You could try a trip to the BOM and check the weather archive for the last couple of weeks and the period around when you last battled this infection and see if there's any potential correlations with your previous outbreaks -- I'm thinking prevailing wind, temperature humidity etc. (From my memory I thought it was around the change of season form autumn to winter and now spring when you last had problems). Perhaps there's something downwind of you that's causing the bloom? Any cropping or fertilising happening nearby? Tillage stirs up a lot of stuff that floats and drifts and settles near sugar... I think getting through winter with no problems might be clue.

cheers

grant
 
Perhaps there's something downwind of you that's causing the bloom?

Perhaps it's all the blooming houses springing out of the ground at Aberglasslyn...:p With the FHOG doubling to $14 large, it's only gonna get worse...
 
Yum. :icon_drool2:

<_<

Stuster........... that quote you posted is it! Nail pollish! Thats the smell. and its strong.... like from the bottle.

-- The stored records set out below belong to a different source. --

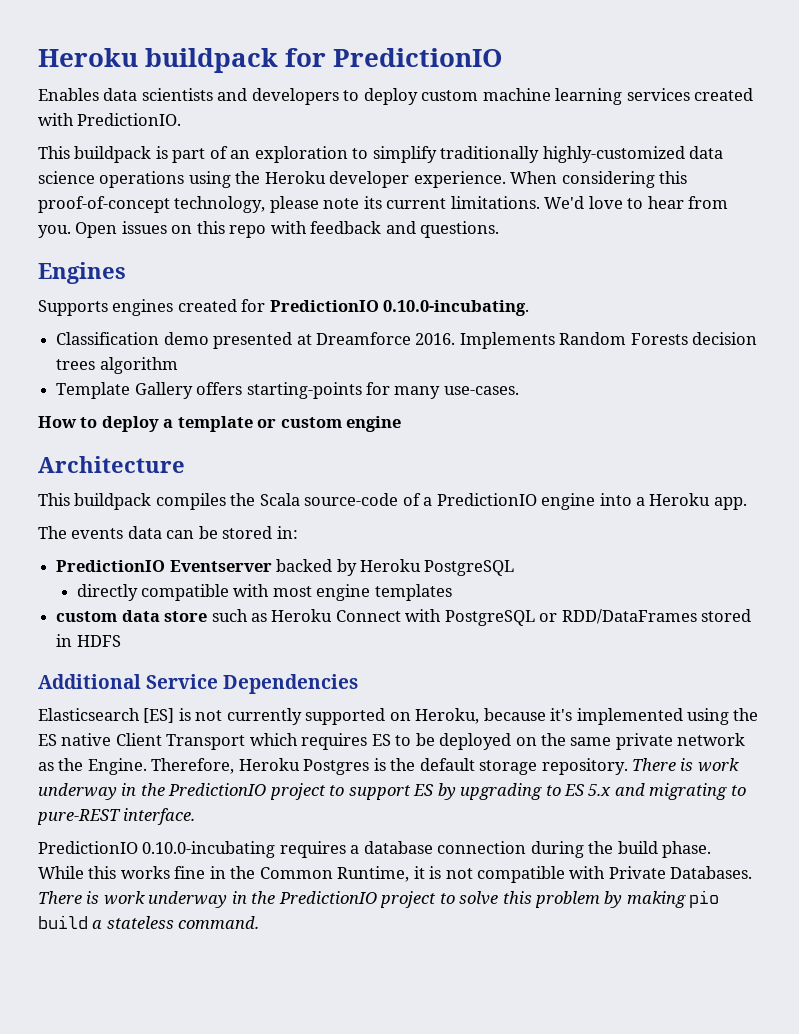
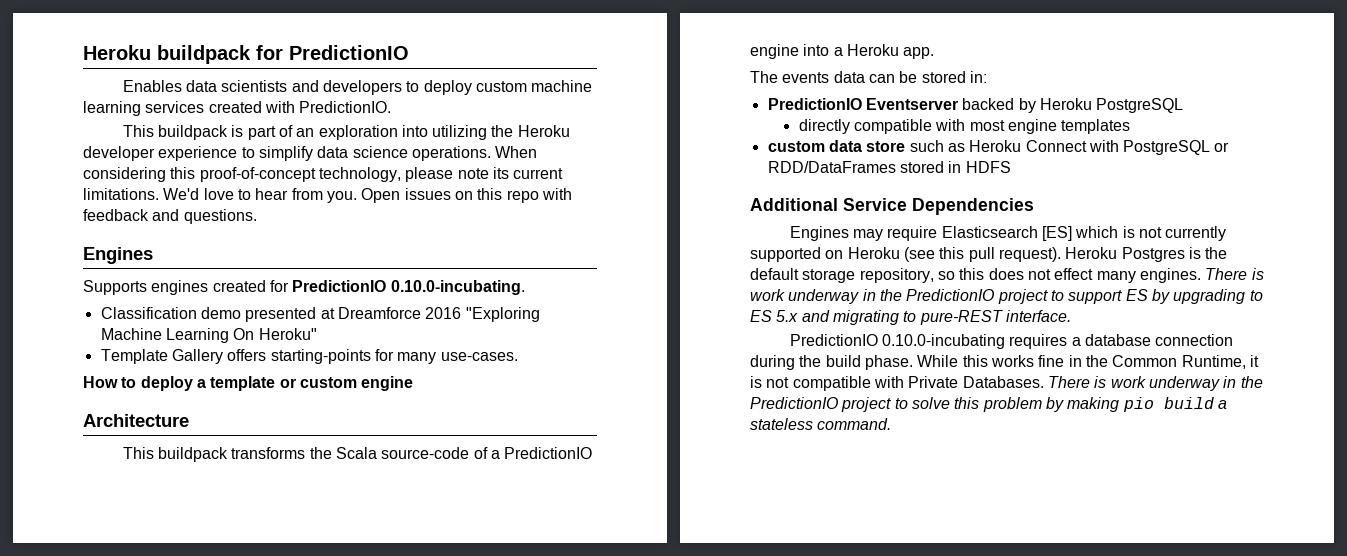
[352,146,724,163] [38,171,506,188] to simplify traditionally highly-customized data science operations using the Heroku developer experience. -> [401,125,570,140] [83,146,491,161] into utilizing the Heroku developer experience to simplify data science operations.
[415,332,758,349] [56,357,178,374] 2016. Implements Random Forests decision trees algorithm -> [425,307,540,322] [100,328,317,343] 2016 "Exploring Machine Learning On Heroku"
[155,493,226,510] compiles -> [231,447,306,459] transforms
(359, 684) none -> [789,226,938,241] Engines may require
(175, 715) none -> [1075,226,1119,238] which
[415,708,759,725] [38,733,746,750] [38,758,235,775] Heroku, because it's implemented using the ES native Client Transport which requires ES to be deployed on the same private network as the Engine. Therefore, -> [847,247,1061,262] Heroku (see this pull request).
[541,758,628,775] repository. -> [859,268,1201,283] repository, so this does not effect many engines.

Must have been the lid with the mess out the airlock. a nother brew..... an american brown (why couldnt that have got it instead <_< ) sat in the fermenter in the exact same spot..... beside this while fermenting for 3 weeks and is fine. tastes good too :eek:

great point on the weather too. That has me thinking too but with the mess out the airlock ect...... im going to call it that for now. If i start getting this every brew again.......... im going back to cartons of tooheys new!

GrantW......... i hope your wrong! god i hope your wrong!

I have a sheep shagger fermenting in a fridge and a Red ale fermenting out in the garage. Will be interesting to see what happens to them.

I have had the garage well sealed up to keep both the kids and the warm air out for the last month

god knows
 
Tony, that looks like something that springs up here when I leave the brew too long in the fermentor, and it smells like vinegar (and then acetone when it gets toooo warm/ sits toooo long). Pretty sure it's acetobacter, and it's OK if you bottle from under the white film. Just don't mix the film in, and rack to another vessel as a bottling bucket. Be sure to leave all the filth behind. It will stick to the walls as the vessel empties.

Clean the vessel well and the infection will not recur.

This also happens when I leave the vessel open too long, instead off closing it when primary is over.

Any further thoughts?
 
Yeah it has happened to me before and always a few days after racking the beer to secondary to clear. I never open ferment. It has sat for a week clearing out. THe oily texture of the beer wit hall the rye was slowing this down so i racked it. The american brown brewed at the same time as this sat for 3 weeks before i got to it but it sat in primary and i simply racked and bottled the same night.

maybe there is a lesson in that for me hey.